*Directions for this task:* Please reproduce the nano tank lighting thread word for word, from "Well I ended" up to and including "how it goes.".

*Page text:*
+---+

# T5 for my 10 gallon nano?



## Levi (Mar 20, 2011)

I posted this earlier but in the wrong area sorry for double...

I was looking at some T5HO lighting and was wondering if anyone had used Odyssea T5 or maybe had feedback. They have a pretty nice deal right now for a nice lamp with4 free bulbs and 4 LED. Check it out and tell me what you think Odyssea T5 High Output Lighting

Worried about the "get what you pay for"


----------



## Levi (Mar 20, 2011)

Well I ended up reading horror stories about Odyssea. That their lights catch fire. There was a post that dissected that set up and went through all the parts and pointed out that it could be a fire hazard. I decided to keep my 2 CFL 50/50 lights but purchased an Truelumen LED strip TrueLumen LED Strips | Current-USA to add to my fixture. It had nice reviews and was the same price as the other fixture. Apparently it's flat and can be added to most hoods. I don't have any coral yet but will start with soft coral once I get this LED strip put in. Wish me luck!


----------



## Kaiden32 (Sep 4, 2010)

I've been looking at those for awhile...you'll have to tell me how it goes.


----------



## Levi (Mar 20, 2011)

I'll post some before and after pics. I am certain they will enhance my lighting. I was just looking to supplement my current lighting which is 2 cfl 6500k 50/50. This strip promises 12000k lol. I bought my first coral plug today. Hopefully not in vain...


----------



## phys (Feb 4, 2011)

You should see some coral growth with that much lighting. good luck with the new coral. .what kind did you get?


----------



## Levi (Mar 20, 2011)

I got a neon candy cane. Small one but figured a good tester lol.


----------



## phys (Feb 4, 2011)

ahh good! I have the less neon version. lol. Watch to make sure it opens a lot but it proably wont open all the way. at night, it may extend its feeder tenticals, that looks cool. if it stays shut for a long period of time, try moving it to higher and lower light. also, since its grows a skeleton, be sure your calcium levels are always above 400.


----------



## Levi (Mar 20, 2011)

It was open when I bought it, then the guy stuck it in a bag and it's been closed ever since.

+---+

*Study material:*
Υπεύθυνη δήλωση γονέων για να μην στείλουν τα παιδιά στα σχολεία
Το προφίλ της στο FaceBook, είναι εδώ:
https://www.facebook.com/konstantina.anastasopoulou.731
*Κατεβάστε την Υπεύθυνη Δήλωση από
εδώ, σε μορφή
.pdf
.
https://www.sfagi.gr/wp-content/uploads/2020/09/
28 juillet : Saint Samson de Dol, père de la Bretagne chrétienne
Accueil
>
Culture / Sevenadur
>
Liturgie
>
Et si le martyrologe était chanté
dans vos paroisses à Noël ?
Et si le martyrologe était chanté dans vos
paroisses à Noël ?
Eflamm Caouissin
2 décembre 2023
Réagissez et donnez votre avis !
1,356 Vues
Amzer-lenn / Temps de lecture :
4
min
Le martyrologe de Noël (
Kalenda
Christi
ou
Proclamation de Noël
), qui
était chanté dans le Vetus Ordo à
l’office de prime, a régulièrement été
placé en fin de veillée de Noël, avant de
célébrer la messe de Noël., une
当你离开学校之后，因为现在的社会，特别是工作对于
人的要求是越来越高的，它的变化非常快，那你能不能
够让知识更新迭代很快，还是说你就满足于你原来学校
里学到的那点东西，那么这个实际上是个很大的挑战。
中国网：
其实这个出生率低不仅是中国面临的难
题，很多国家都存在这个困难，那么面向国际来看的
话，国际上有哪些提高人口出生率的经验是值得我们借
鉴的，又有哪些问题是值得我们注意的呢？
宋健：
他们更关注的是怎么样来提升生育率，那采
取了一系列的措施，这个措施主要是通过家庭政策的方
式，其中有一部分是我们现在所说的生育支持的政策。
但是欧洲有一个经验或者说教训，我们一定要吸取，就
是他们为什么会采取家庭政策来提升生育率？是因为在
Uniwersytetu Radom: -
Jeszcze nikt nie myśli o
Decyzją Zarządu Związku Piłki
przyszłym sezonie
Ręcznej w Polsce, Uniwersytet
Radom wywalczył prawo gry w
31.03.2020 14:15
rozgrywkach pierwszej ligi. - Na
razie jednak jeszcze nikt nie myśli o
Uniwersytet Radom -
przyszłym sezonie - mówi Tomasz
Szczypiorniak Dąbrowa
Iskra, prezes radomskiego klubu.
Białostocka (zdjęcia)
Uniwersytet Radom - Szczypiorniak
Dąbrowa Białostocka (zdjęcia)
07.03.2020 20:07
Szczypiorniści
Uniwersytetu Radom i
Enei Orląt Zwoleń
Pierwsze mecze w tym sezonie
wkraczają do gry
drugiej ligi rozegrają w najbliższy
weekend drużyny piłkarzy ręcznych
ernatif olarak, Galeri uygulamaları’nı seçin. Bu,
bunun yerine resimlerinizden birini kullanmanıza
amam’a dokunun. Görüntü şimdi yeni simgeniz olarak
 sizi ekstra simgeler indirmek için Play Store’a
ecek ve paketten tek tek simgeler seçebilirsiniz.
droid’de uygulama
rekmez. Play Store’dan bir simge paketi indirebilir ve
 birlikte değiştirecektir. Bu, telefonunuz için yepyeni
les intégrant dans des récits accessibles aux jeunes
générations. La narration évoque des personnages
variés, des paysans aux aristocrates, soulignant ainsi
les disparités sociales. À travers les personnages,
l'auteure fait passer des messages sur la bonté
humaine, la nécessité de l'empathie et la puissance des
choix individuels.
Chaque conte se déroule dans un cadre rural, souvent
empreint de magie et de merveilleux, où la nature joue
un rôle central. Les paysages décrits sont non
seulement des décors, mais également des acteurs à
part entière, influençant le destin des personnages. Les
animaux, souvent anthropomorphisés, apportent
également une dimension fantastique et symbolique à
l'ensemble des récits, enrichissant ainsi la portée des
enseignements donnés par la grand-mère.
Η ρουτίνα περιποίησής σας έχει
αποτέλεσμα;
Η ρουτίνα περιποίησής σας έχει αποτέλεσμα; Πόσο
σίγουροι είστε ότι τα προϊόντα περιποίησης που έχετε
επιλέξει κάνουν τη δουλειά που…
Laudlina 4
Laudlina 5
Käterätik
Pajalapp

+---+

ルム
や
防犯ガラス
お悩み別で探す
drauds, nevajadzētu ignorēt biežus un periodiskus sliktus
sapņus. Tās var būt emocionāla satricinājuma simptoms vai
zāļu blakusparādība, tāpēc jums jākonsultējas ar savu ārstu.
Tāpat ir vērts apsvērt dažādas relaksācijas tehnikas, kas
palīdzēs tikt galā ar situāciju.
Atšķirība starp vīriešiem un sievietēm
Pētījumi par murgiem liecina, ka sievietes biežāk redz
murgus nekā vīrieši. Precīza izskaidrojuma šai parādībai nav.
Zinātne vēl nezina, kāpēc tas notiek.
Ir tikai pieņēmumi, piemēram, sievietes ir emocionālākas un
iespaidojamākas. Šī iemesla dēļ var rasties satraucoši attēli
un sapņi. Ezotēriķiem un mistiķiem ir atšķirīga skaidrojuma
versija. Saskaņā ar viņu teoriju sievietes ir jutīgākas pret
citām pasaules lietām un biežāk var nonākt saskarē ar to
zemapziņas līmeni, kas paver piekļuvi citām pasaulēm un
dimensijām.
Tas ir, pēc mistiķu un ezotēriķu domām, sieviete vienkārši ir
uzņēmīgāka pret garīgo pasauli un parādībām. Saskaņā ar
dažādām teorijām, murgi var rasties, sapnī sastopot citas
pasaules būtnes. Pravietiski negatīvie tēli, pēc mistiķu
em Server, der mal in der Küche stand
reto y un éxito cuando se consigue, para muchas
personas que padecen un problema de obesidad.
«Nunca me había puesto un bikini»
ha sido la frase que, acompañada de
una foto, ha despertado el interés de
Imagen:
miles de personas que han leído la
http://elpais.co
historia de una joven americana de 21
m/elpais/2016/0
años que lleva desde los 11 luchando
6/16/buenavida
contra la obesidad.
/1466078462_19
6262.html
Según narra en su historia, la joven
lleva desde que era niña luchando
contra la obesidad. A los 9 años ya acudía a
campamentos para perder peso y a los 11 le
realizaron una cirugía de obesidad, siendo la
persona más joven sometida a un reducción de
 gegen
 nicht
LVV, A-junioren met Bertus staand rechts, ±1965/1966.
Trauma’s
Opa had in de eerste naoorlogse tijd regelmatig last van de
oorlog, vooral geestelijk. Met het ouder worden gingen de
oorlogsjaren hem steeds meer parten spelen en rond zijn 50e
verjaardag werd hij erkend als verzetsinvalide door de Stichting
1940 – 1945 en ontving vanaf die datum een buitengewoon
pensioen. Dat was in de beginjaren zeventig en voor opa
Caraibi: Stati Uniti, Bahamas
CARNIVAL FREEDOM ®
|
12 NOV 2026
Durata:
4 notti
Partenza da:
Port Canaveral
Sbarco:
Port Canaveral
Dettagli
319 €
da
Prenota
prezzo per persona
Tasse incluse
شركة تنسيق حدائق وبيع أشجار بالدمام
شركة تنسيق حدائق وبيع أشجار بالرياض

+---+

*Response to this exercise:*
Well I ended up reading horror stories about Odyssea. That their lights catch fire. There was a post that dissected that set up and went through all the parts and pointed out that it could be a fire hazard. I decided to keep my 2 CFL 50/50 lights but purchased an Truelumen LED strip TrueLumen LED Strips | Current-USA to add to my fixture. It had nice reviews and was the same price as the other fixture. Apparently it's flat and can be added to most hoods. I don't have any coral yet but will start with soft coral once I get this LED strip put in. Wish me luck!


----------



## Kaiden32 (Sep 4, 2010)

I've been looking at those for awhile...you'll have to tell me how it goes.